Spoiled by Milk Glass | April 11th, 2014

I love wearing white. If you like to accessorize with jewelry as much as I do, you probably would, too. Any color of jewelry you choose to wear always looks great with your outfit. And you can never go wrong with wearing white jewelry because it will complement any color of clothing.

Being a lover and collector of vintage costume jewelry, I am always drawn to jewelry made of milk glass. After owning several pieces including earrings, necklaces, bracelets, and rings, I feel a bit spoiled and presume I will never have a desire to buy any other kind of white jewelry. There is something very special about vintage milk glass that you cannot find in the jewelry that is mass-produced today.

Here is a little sample of my collection:


The Making of Milk Glass

If you are not familiar with milk glass, it is an opaque or translucent milky white or colored glass which has been either blown or pressed into a variety of different shapes. It is composed of 50% or more sand (silica) which is mixed and melted with alkaline solvents along with several other mineral and chemical compounds. After heating and melting it to its ideal temperature and consistency, the mixture forms a “frit” which is poured into a metal mold. It is then sealed and left to cool.

Milk glass has been around for a very long time. It was first made in the 16th century in Venice with colors that included white as well as milky pale blue, pink, yellow, brown, and even black. It was very different from the traditional Venetian glassware which was brightly colored and completely transparent.

During the 19th century, glass makers called the milky white opaque glass “opal glass.” Milk glass workers used arsenic in the glass mixture to create an opalescent hue. The color is the primary way you can determine if a milk glass item is from that earlier time period. Later versions of it in the 20th century have a much deeper pure white hue. It was then that it was given the name “milk glass.”

Uses for Milk Glass

Milk glass rapidly became popular in the late 1800s when it was used to make high-end dinnerware, lamps, vases, and costume jewelry for the wealthy.


American glassware manufacturing companies such as Anchor Hocking and Westmoreland had to adjust to the economy during the Great Depression (1929-1939). So they began mass-producing lower quality milk glass as a cheap substitute for expensive porcelain dinnerware. These dinnerware sets have now become extremely collectible!

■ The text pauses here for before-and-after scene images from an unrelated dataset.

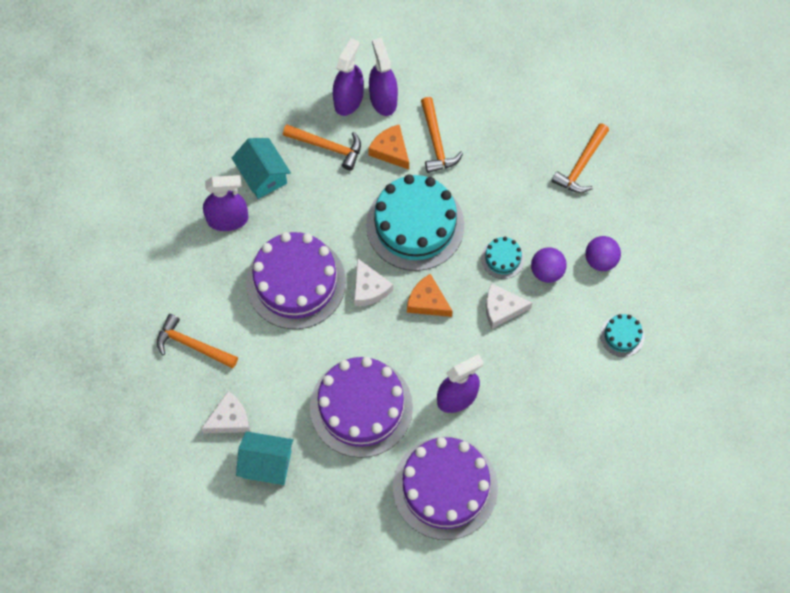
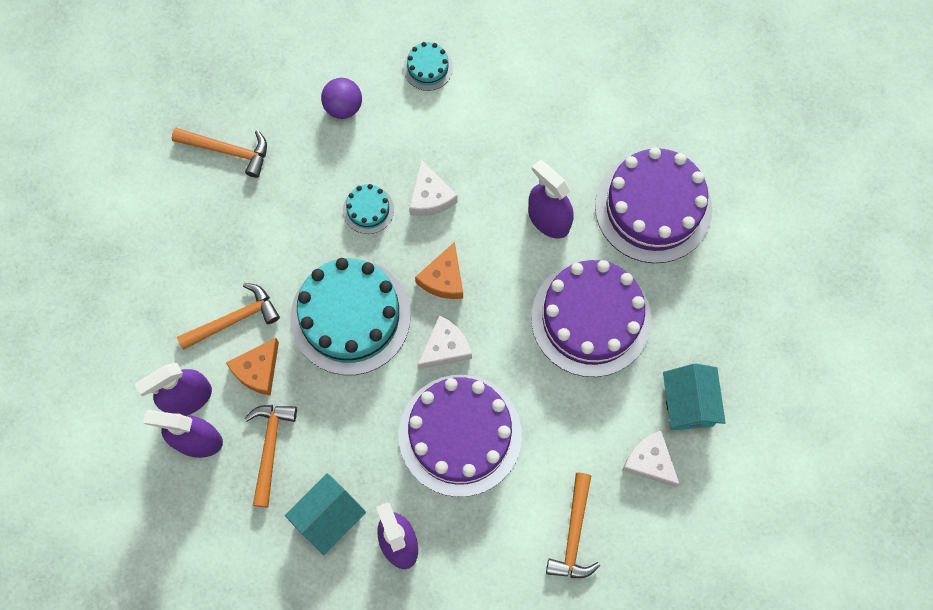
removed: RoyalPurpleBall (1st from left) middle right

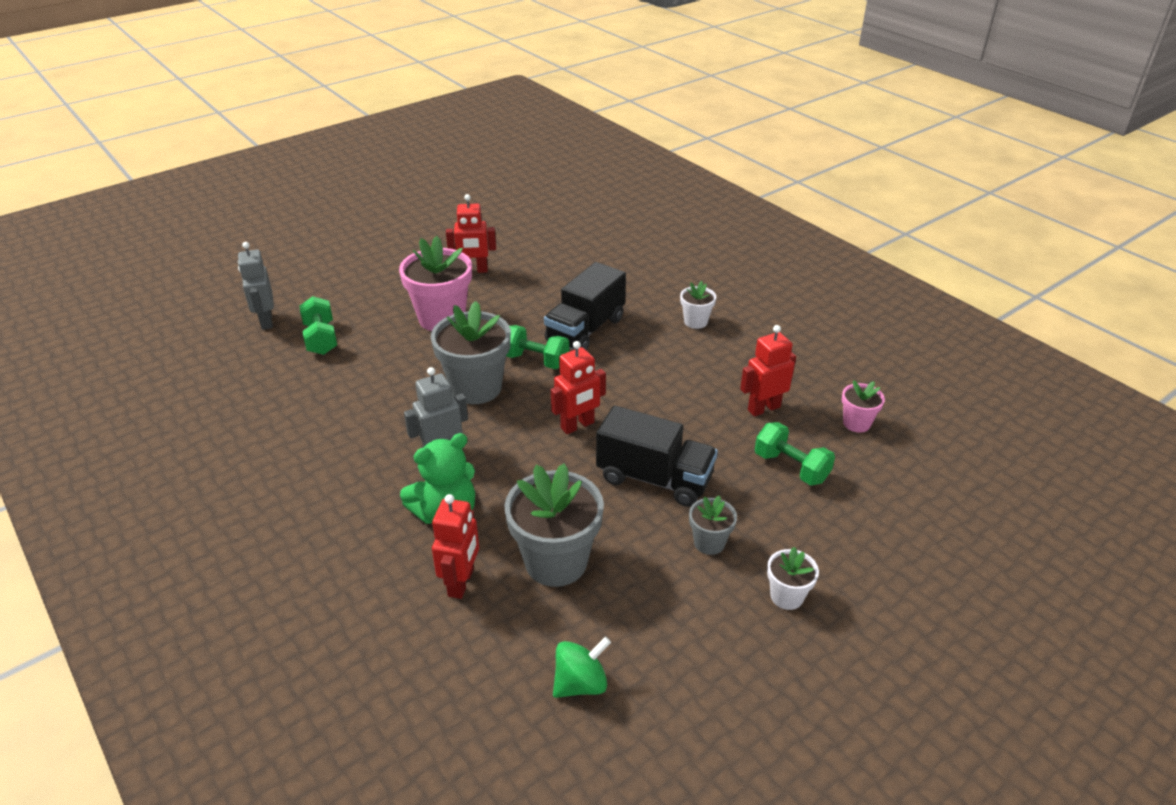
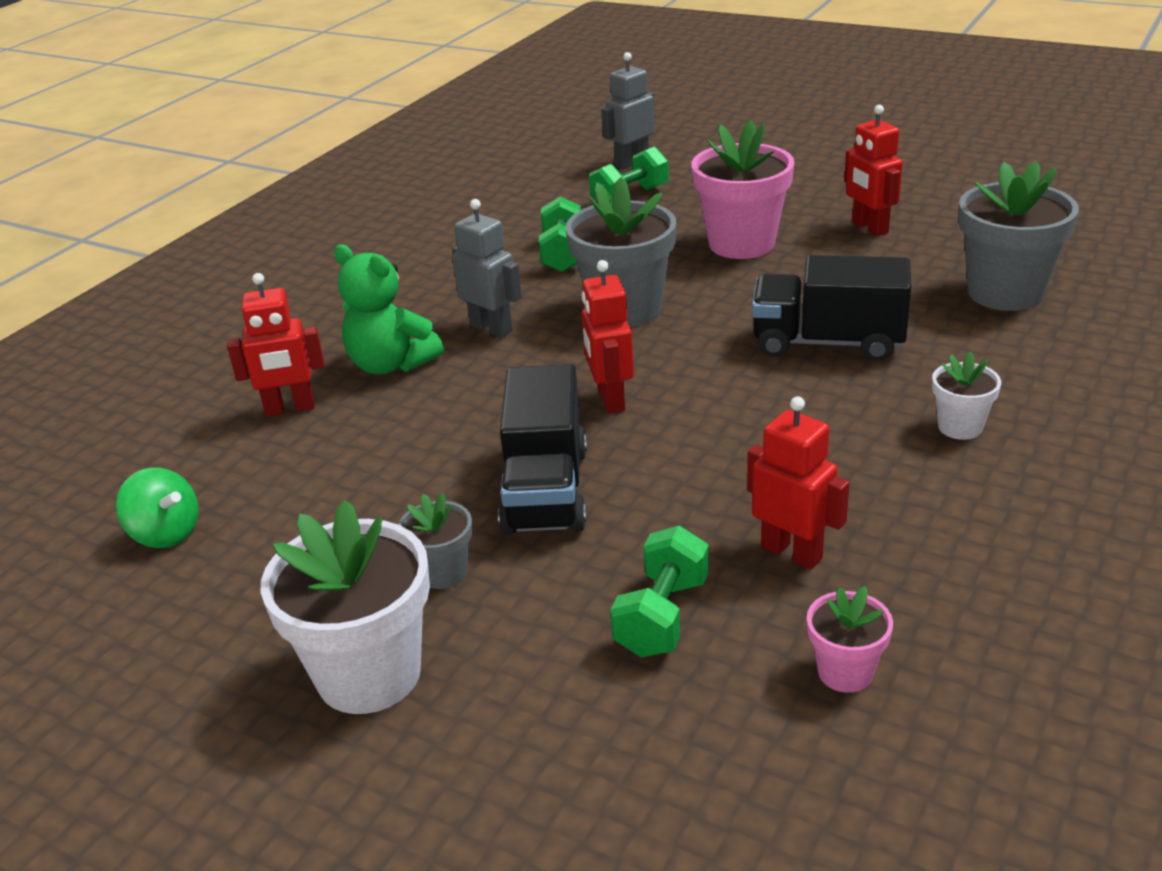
moved: GreyPlantPot (2nd from left in the first image) centre to GreyPlantPot (3rd from left) top right; EmeraldDumbbell (2nd from left in the first image) centre to EmeraldDumbbell (1st from left) top centre
turned: ScarletToyRobot (3rd from left in the first image) centre = centre 45 degrees clockwise
resized: SnowWhitePlantPot (2nd from left in the first image) bottom right = bottom left x1.97

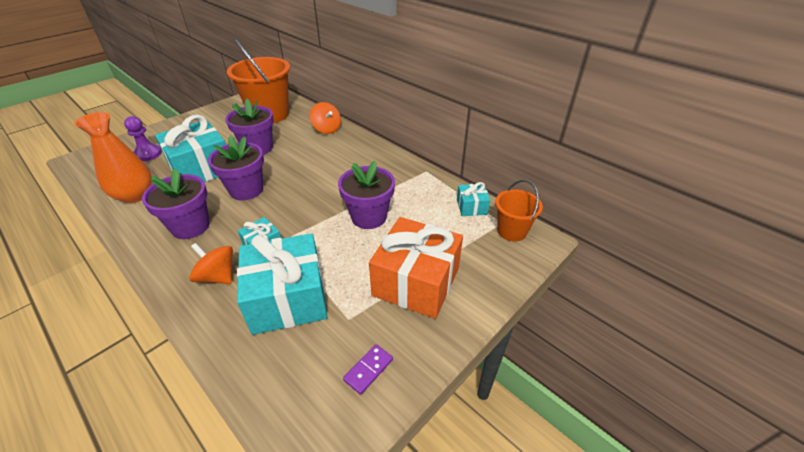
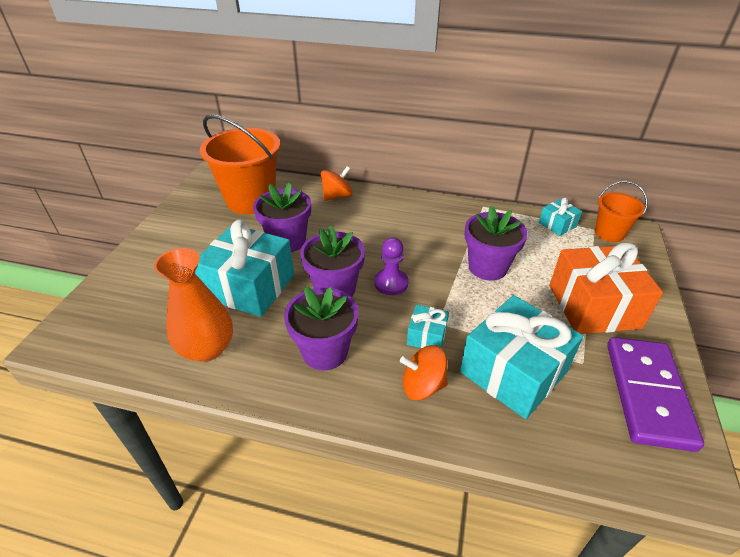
moved: RoyalPurpleChessPawn top left to centre
turned: OrangeWhirligig (2nd from left in the first image) top centre = top centre 60 degrees counterclockwise
resized: RoyalPurpleDominoTile bottom centre = bottom right x2.49

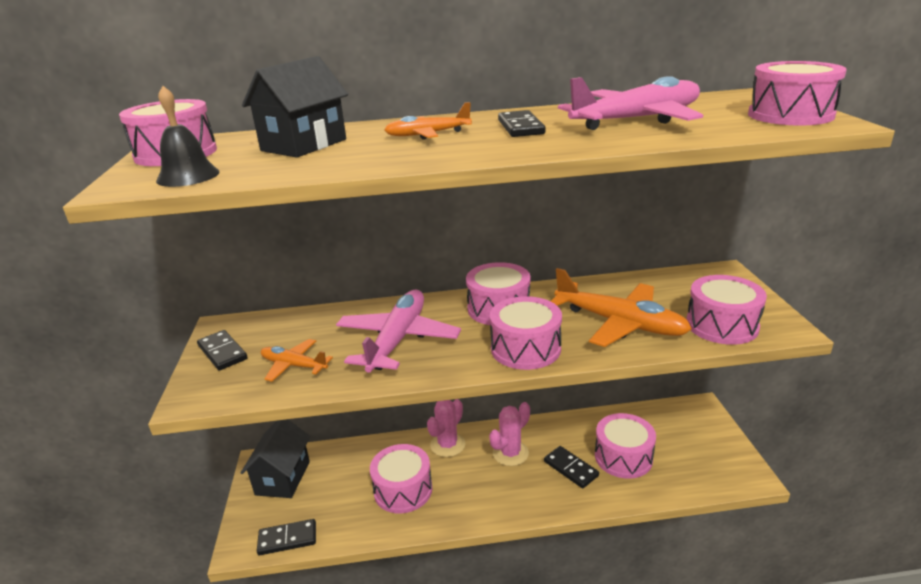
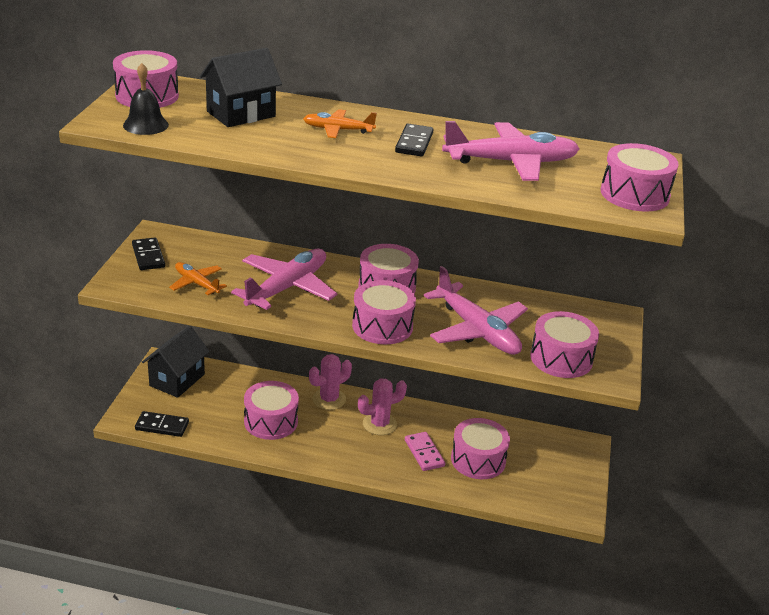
recoloured: JetBlackDominoTile (4th from left) bottom centre to RosyDominoTile bottom centre; OrangeToyPlane (3rd from left) middle right to RosyToyPlane (2nd from left) centre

In the mid-1900s, costume jewelry designers like Trifari and Miriam Haskell began to incorporate milk glass into their jewelry designs. Haskell often used unique shapes of milk glass rather than the traditional oval or round shape.

It is quite common to find milk glass jewelry with the mark GERMANY or JAPAN. However, not all milk glass vintage jewelry pieces were marked. Designers would often have pieces made for their high-end lines which included their signatures and then had other pieces for the lower price ranges with no markings at all.

Here are a couple of signed 1950s milk glass clip earrings I repurposed into adjustable rings: (top photo- Judy Lee; bottom photo- Weiss)

Milk glass collecting continues to be a popular hobby all over the world. There is actually a National Milk Glass Collectors Society which is a group dedicated to the education, preservation, and collection of both the old and new milk glass, domestic and foreign.

I am personally dedicated to collecting as much vintage milk glass jewelry as I can find. It will never go out of style and because it is white, it goes with everything!